By Febriliani Tan
After two months without exercise, sports writer Febriliani Tan jumped straight into suspension training with Devrath Vijay, a master fitness trainer from India. The session answered her (fat) burning questions about exercising at the new North Hill Gym.
What is suspension training?
Suspension training allows users to build strength using their body weight and gravity. Utilising a system of ropes and poles as support, users stay suspended by engaging their core muscles. Instead of focusing on specific muscle groups as with weight machine training, suspension training helps users develop their overall core strength. Improving balance and core strength are persistent themes in the goals of suspension training.
Is the training difficult, especially if you have not exercised for a long time?
There were some routines that I could not follow because my core was not strong enough. I had to adjust the height of the pole to reduce body weight and gravity to keep up. As most of the routines in suspension training mimic your usual static exercises — like squats and push-ups — you can also train at home without any equipment. Mr Vijay’s advice is to build strength gradually.

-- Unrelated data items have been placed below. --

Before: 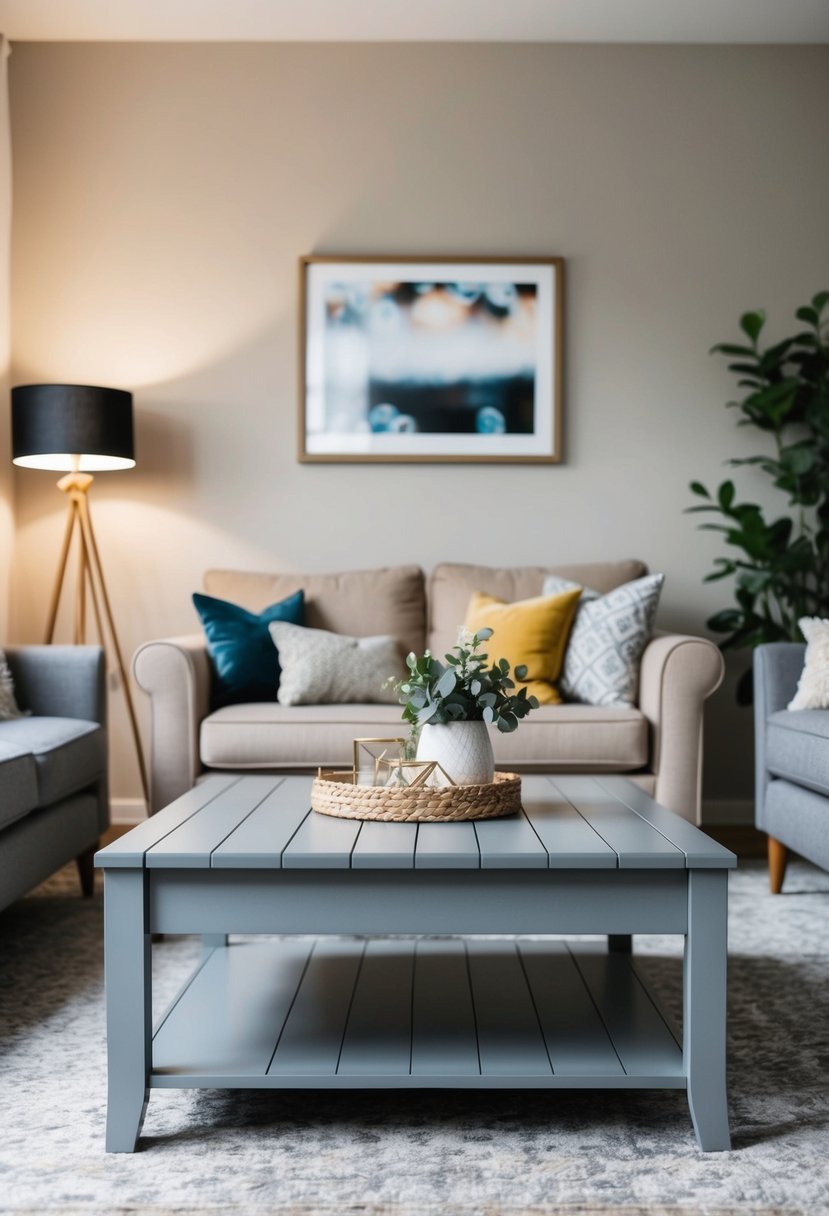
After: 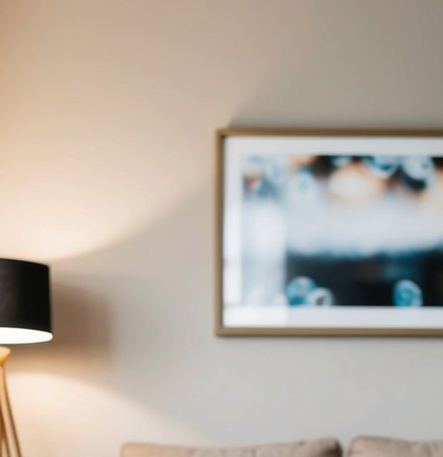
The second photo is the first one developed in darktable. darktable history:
crop: left 10.119%, top 10.502%, right 36.412%, bottom 51.899%
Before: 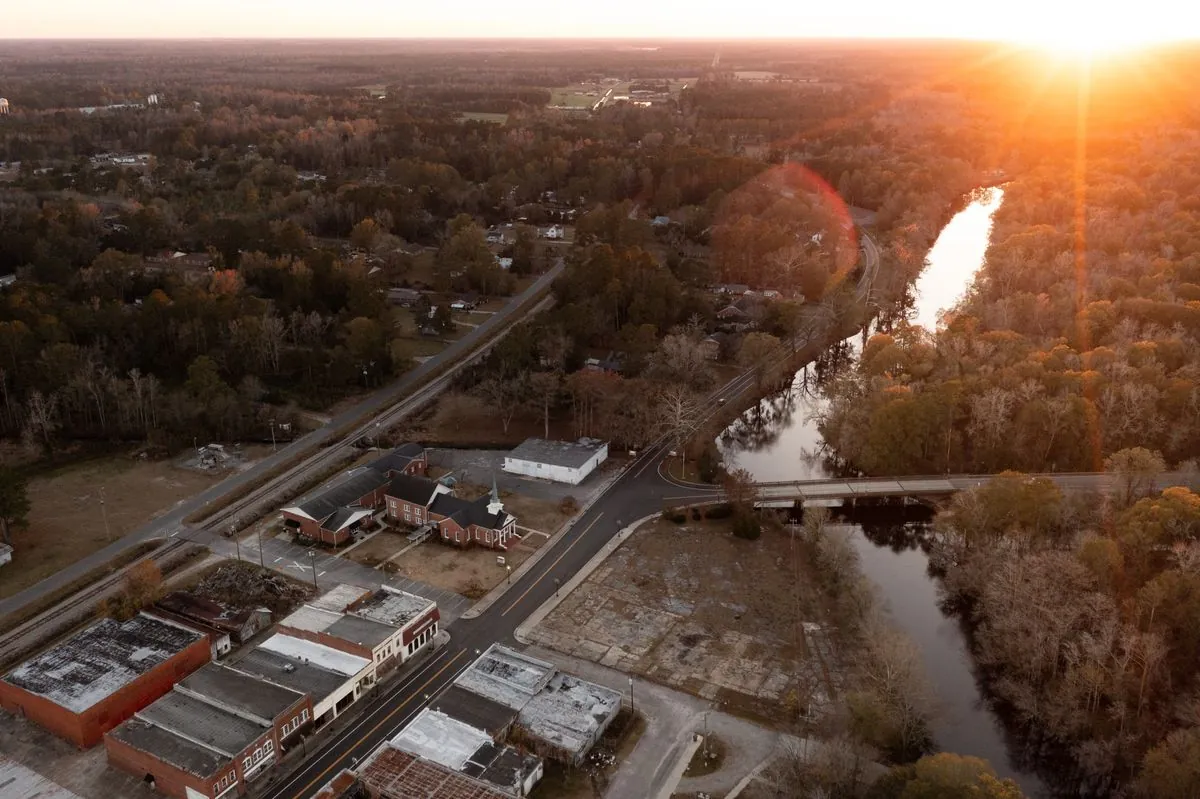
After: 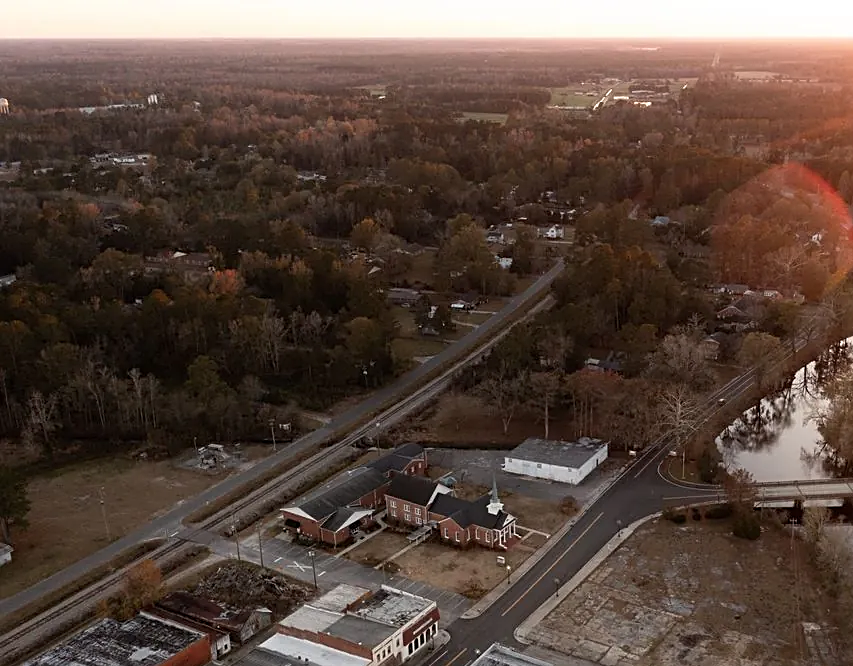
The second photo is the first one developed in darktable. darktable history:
crop: right 28.885%, bottom 16.626%
sharpen: on, module defaults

The key is to slowly increase the difficulty of the exercises to build your strength. For example, when I could not execute a chest-to-floor push-up, I was asked to do a push-up against the wall starting at a gentle angle. I was able to do my push-up with a proper posture, with my back, buttocks and legs moving as a straight line. I also learned the importance of having a stable base during a static exercise, such as by positioning my hands shoulder-width apart during push-ups.
It is also important to rest your body weight on your ankle area instead of the base of your feet. This will allow you to maintain your balance and will also protect your feet from overstraining while doing exercise.
Will my muscles get extremely sore post workout?
Mr Vijay’s approach to reduce sore muscles is to warm up with the same movements as the actual workout. He emphasised the importance of warming up the joints to avoid injuries. He recommends starting with a less intensive warm-up such as simple head and arm rotations before gradually increasing the intensity.
My workout was pretty intense but I reaped the benefits of following Mr Vijay’s warm-up regime. The next day, I experienced only mild soreness around my shoulder despite the exhausting workout.
Does suspension training only focus on strength?
The beauty of suspension training is that you can have a good mix of cardiovascular (cardio) and strength exercises. Mr Vijay incorporated speed and movements into the static exercises. I started with my arms stretching to hold on to a high pole, and knees bent in a squat position. Gripping on to the pole for support, I jumped high enough such that my chin was above the pole, and then back to the squat position.
I then repeated this movement to get a good cardio workout. It was much more fun and dynamic compared to simply running on a treadmill.
What’s the key benefit of exercising with suspension training?
The need to maintain your balance not only activates your core but also engages your mind. I loved how my mind did not wander during the exercise because I had to stay focused to keep my balance. This kept me from getting bored during the training, a welcome change from the repetition of exercising with weight machines or running on a treadmill.
How do I get started?
You can walk over to the Queenax station on the left side of the gym and ask the staff to install the Superfunctional suspension training system. Remember to ask for a demonstration before working out. It was pretty easy to pick up even for a beginner like me, as most of the movements are similar to traditional static exercises. The difficult part is maintaining your balance when you are suspended on the pole, which you can improve gradually through consistent training.